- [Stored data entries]
* * *
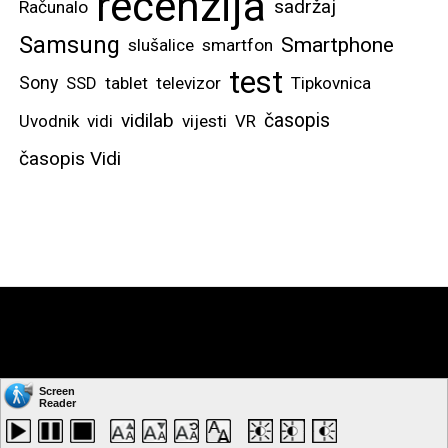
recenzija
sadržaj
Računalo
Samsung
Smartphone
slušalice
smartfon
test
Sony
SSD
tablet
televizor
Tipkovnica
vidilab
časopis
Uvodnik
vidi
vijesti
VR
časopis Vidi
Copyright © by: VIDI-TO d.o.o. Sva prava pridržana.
* * *
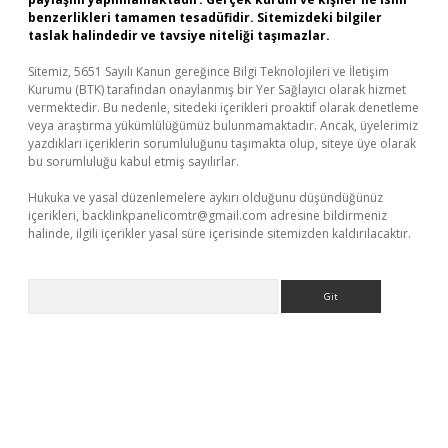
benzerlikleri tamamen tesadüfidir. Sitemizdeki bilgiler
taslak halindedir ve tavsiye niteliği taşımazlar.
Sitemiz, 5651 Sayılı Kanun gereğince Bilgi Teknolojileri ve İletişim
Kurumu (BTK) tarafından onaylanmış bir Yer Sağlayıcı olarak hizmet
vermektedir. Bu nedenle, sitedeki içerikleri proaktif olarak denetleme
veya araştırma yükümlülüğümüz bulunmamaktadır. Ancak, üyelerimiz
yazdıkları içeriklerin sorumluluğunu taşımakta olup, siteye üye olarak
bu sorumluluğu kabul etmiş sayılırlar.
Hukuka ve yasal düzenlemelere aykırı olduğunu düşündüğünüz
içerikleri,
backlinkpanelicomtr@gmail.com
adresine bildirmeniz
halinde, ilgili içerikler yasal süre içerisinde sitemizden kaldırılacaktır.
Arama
* * *
- [WHAT IS EXPECTED]
Look through the entries above and copy each line that has "olarak" in it.

- [REPLY]
Kurumu (BTK) tarafından onaylanmış bir Yer Sağlayıcı olarak hizmet
vermektedir. Bu nedenle, sitedeki içerikleri proaktif olarak denetleme
yazdıkları içeriklerin sorumluluğunu taşımakta olup, siteye üye olarak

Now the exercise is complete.